● Activity
Take the lines below from the first through the one that contains "ring mcp: (275, 282)" and copy them exactly.

Saved entries:
++++++

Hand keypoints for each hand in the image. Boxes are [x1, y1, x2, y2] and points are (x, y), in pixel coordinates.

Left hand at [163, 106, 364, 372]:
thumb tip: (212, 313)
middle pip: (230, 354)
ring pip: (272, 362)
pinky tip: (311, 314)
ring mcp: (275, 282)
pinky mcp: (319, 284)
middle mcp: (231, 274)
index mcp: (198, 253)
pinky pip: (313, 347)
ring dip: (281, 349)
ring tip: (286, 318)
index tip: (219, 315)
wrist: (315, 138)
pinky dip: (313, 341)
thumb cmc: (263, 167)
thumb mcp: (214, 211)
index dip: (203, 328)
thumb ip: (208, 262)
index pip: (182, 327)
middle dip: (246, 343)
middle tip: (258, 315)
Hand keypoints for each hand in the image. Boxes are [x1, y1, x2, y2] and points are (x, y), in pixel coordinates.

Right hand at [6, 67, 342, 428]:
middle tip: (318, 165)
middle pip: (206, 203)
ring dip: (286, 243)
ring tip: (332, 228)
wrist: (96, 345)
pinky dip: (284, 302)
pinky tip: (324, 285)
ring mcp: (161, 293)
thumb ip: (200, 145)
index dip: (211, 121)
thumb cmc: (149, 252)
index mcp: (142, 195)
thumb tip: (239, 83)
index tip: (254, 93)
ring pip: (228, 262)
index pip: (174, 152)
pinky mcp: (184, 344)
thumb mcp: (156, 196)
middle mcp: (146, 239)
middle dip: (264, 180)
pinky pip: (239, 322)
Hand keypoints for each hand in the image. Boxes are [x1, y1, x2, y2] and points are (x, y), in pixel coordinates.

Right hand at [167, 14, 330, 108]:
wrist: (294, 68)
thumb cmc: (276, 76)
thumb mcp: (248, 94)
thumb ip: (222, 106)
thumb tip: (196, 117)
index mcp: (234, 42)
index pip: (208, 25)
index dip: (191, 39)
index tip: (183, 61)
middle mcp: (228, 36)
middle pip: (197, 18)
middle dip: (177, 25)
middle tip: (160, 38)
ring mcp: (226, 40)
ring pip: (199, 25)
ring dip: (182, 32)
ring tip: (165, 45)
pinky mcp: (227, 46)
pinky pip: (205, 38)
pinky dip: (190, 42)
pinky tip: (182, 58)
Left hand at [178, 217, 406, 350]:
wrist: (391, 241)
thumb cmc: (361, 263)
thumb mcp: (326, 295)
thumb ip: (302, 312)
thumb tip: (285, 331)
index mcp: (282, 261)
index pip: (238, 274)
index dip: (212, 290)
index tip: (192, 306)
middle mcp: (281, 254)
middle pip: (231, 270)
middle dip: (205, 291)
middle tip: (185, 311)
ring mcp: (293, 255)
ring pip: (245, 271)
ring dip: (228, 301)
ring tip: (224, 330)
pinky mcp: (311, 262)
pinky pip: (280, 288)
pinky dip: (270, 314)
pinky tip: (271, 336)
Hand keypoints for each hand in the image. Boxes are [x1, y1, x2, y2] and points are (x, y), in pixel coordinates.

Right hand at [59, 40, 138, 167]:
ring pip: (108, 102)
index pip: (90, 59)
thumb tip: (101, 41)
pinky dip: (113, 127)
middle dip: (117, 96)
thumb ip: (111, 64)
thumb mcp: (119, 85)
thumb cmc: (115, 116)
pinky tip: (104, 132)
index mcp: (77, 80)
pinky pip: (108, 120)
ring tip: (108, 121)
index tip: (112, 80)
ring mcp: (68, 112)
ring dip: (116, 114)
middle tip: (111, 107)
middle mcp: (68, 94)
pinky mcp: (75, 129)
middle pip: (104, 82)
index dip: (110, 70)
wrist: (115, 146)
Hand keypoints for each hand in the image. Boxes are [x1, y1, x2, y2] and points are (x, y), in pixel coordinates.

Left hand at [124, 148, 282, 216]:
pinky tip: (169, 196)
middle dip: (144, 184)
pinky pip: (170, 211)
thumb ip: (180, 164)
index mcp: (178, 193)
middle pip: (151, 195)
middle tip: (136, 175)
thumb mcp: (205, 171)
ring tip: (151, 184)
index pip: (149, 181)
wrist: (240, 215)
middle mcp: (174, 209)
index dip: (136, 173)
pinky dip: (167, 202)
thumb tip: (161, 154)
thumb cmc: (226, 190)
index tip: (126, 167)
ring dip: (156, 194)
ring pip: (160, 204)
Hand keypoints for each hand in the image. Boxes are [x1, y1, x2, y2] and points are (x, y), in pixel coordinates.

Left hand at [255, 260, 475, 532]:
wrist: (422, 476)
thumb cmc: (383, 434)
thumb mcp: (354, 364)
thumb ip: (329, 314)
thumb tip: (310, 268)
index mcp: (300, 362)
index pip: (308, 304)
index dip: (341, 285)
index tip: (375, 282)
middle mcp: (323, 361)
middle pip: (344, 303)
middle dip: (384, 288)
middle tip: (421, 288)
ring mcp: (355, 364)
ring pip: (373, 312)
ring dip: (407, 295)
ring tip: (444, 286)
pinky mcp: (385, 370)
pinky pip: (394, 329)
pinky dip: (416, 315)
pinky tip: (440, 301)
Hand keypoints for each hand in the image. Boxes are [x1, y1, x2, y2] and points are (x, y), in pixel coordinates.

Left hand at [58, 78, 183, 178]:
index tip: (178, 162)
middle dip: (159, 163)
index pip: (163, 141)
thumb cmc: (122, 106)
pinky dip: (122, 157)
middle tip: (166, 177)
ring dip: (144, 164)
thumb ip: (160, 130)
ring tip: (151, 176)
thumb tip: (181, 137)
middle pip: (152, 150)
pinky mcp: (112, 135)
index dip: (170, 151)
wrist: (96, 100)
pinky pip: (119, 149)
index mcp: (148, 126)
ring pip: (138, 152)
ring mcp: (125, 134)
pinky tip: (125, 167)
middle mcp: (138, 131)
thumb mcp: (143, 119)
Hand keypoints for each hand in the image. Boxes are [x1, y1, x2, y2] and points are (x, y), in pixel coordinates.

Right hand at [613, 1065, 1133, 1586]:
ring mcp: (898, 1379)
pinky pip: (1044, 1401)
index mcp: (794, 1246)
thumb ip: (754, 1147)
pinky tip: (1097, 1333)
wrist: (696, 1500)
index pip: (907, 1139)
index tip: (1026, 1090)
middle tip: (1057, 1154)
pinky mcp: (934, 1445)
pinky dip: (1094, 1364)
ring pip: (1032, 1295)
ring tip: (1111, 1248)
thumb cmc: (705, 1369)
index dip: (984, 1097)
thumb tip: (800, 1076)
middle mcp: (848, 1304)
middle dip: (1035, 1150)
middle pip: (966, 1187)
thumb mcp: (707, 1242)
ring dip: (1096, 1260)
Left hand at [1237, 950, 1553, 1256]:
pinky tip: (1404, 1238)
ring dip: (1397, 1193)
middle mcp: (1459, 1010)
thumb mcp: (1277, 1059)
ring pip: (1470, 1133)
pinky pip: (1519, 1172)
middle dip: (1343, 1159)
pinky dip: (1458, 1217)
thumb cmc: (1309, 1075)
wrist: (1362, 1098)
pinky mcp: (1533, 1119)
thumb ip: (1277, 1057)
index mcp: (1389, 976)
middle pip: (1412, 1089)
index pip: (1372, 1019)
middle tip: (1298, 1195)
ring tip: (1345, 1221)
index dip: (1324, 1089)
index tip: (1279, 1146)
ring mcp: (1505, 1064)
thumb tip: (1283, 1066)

++++++

● Answer
Hand keypoints for each hand in the image. Boxes are [x1, y1, x2, y2] and points are (x, y), in pixel coordinates.

Left hand at [163, 106, 364, 372]:
thumb tip: (212, 313)
middle pip: (230, 354)
ring pip: (272, 362)
pinky tip: (311, 314)
ring mcp: (275, 282)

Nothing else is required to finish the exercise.